_Qué hacer:_
1/ En el fragmento sobre banca digital, ¿qué certificaciones internacionales tiene la plataforma Cyberbank Digital?
2/ Transcribe sin cambios la parte del fragmento sobre banca digital que empieza con las palabras que contienen "Las arquitecturas omnicanales" y termina con "accesibles y personalizados.".

Modernización sin fricción: el rol de las plataformas digitales avanzadas
Frente a este escenario, soluciones como Cyberbank Digital de Galileo Financial Technologies emergen como catalizadores de la transformación. Diseñada para modernizar sistemas legados, esta plataforma permite a los bancos evolucionar hacia arquitecturas ágiles, seguras y escalables sin necesidad de reemplazar completamente su infraestructura existente.
Su enfoque basado en microservicios y APIs modernas facilita la implementación centralizada de mejoras, que se reflejan automáticamente en todos los canales. Esto no solo acelera los ciclos de innovación, sino que optimiza la eficiencia operativa y reduce los costos de mantenimiento.
Además, la plataforma cuenta con certificaciones internacionales como ISO 27001 y SOC 2, garantizando una gestión robusta de la seguridad y la protección de datos. La centralización de credenciales y la gobernanza unificada permiten a las instituciones fortalecer sus controles internos, mejorar la supervisión y simplificar sus operaciones diarias.
Seguridad y confianza: la base de la inclusión financiera
En un contexto donde la digitalización avanza a gran velocidad, la seguridad se convierte en un elemento crítico para la adopción de servicios financieros. La confianza del usuario depende de la capacidad de las instituciones para proteger su información sin comprometer la experiencia.
Las arquitecturas omnicanales modernas abordan este desafío mediante la integración de capas de seguridad centralizadas, que permiten gestionar identidades, permisos y auditorías desde un único entorno. Este enfoque no solo mejora la protección contra amenazas, sino que también facilita el cumplimiento normativo y refuerza la confianza del cliente.
Colombia: un laboratorio de innovación financiera en la región
El liderazgo de Colombia en conciencia sobre inclusión financiera no es casualidad. Es el resultado de un ecosistema que combina regulación progresiva, adopción tecnológica y una demanda creciente por servicios más accesibles y personalizados.
Eventos como el Congreso de Acceso a Servicios Financieros y Medios de Pago (CAMP 2026), impulsado por Asobancaria, reflejan el compromiso del país con la evolución del sector. En estos espacios, actores clave del sistema financiero debaten sobre los retos y oportunidades de la digitalización, consolidando una visión compartida de futuro.
De la inclusión a la competitividad: el siguiente paso
La inclusión financiera ya no puede entenderse únicamente como el acceso a servicios básicos. En la nueva economía digital, implica también la capacidad de ofrecer experiencias relevantes, seguras y adaptadas a las necesidades de cada usuario.

Datos recopilados
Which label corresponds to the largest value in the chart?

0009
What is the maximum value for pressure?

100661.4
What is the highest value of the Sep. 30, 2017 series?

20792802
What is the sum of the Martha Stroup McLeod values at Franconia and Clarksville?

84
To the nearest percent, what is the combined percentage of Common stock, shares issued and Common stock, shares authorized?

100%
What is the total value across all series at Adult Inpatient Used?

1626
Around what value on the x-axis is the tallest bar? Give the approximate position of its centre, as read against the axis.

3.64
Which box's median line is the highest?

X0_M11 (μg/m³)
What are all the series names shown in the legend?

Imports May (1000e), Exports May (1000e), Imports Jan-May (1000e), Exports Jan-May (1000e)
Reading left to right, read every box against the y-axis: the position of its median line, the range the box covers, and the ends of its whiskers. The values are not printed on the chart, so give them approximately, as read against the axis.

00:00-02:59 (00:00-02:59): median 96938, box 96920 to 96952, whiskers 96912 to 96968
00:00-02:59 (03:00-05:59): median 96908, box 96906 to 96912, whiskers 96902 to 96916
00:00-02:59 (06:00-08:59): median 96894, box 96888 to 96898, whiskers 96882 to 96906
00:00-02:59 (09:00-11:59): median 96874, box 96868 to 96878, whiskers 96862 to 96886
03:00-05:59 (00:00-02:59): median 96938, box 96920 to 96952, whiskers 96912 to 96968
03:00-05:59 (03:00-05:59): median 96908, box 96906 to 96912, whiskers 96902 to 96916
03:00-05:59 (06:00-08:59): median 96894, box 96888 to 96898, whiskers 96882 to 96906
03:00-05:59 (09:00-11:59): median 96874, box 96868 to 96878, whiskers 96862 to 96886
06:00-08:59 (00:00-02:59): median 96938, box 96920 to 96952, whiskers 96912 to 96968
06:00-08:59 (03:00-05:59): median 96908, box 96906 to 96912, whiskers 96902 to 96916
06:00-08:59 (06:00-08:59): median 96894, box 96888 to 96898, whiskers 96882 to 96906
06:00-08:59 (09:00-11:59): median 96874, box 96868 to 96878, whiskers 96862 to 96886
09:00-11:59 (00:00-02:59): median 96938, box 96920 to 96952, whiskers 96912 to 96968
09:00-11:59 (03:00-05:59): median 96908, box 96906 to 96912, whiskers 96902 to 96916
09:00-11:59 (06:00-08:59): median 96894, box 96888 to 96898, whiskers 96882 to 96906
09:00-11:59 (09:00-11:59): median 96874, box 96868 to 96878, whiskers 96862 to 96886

_Respuestas:_
1/ ISO 27001 y SOC 2.

2/
Las arquitecturas omnicanales modernas abordan este desafío mediante la integración de capas de seguridad centralizadas, que permiten gestionar identidades, permisos y auditorías desde un único entorno. Este enfoque no solo mejora la protección contra amenazas, sino que también facilita el cumplimiento normativo y refuerza la confianza del cliente.
Colombia: un laboratorio de innovación financiera en la región
El liderazgo de Colombia en conciencia sobre inclusión financiera no es casualidad. Es el resultado de un ecosistema que combina regulación progresiva, adopción tecnológica y una demanda creciente por servicios más accesibles y personalizados.